Fortified wines, strong enough to survive the 20,000km journey, flooded the British market. Churchill followed, between the Wars, re-affirming Australia’s position as a leading supplier of ‘Empire wines’. After the Second World War, mass European immigration saw a move to lighter wines, as confirmed by Grange Hermitage’s creation during the 1950s. Stainless-steel vats and refrigeration improved the quality of the dry table wines on offer, with table wine consumption exceeding fortified for the first time in 1970.

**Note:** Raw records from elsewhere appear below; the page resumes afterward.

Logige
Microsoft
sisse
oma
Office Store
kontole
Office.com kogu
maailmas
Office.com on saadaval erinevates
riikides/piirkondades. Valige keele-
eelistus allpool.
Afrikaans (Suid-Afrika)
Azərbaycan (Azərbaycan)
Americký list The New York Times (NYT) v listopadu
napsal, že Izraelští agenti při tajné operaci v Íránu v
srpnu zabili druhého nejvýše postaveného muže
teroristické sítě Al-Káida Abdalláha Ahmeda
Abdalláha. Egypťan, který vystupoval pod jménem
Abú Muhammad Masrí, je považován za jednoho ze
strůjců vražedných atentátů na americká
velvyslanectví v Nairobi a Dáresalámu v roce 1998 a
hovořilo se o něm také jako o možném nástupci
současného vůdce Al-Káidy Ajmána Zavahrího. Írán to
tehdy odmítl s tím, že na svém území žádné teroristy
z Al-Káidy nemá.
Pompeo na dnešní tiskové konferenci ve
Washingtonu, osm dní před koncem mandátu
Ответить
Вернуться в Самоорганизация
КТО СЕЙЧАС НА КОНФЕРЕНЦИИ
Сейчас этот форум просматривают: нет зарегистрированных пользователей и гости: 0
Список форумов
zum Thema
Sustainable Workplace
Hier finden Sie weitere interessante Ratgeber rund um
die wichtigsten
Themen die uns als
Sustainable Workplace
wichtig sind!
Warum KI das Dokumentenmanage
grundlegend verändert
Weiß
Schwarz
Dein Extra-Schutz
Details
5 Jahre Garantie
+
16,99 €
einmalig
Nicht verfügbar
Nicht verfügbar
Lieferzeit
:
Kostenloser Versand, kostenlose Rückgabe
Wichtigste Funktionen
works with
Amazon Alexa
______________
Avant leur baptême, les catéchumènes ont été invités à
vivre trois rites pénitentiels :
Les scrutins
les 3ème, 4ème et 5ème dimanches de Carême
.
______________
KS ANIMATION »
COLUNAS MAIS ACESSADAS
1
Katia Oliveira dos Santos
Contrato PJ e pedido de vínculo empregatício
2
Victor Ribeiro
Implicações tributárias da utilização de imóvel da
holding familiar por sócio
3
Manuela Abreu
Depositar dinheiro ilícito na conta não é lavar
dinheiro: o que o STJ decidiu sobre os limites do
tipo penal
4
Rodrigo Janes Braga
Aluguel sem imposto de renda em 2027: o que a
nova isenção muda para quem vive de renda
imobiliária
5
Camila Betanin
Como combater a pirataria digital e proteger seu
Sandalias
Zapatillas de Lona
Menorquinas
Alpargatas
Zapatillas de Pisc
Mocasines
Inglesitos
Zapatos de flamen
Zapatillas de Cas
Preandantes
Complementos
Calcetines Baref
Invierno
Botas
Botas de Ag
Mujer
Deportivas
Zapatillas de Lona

Averaging 200 to 400 metres’ altitude, the region covers 6,500 hectares of mainly terra rossa loam over limestone, as well as some warmer, sandier sites – the Cambrian limestone being far more visible along the eastern boundary (the Barossa Ranges) with Eden Valley. Following a diagonal shape, Lyndoch at the southern end nearest Gulf St Vincent is the region’s coolest spot, benefiting from sea fogs, while Nuriootpa (further north) is warmer; hot northerlies can be offset by sea breezes. The region is also home to the country’s largest concentration of 100-year-old-vine ShirazGrenache and Mourvedre.

Barossa Valley Shiraz is one of the country’s most identifiable and famous red wine styles, produced to a high quality by the likes of Rockford, Elderton, Torbreck and Dean Hewitson. Grenache and Mourvèdre are two of the region’s hidden gems, often blended with Shiraz, yet occasionally released as single vineyard styles such as Hewitson’s ‘Old Garden’, whose vines date back to 1853. Cabernet Sauvignon is a less highly-regarded cultivar.

Wines are traditionally vinified in open concrete fermenters before being cleaned up and finished in American and French oak barrels or ‘puncheons’ of approximately 600 litres. Barossa Shiraz should be rich, spicy and suave, with hints of leather and pepper.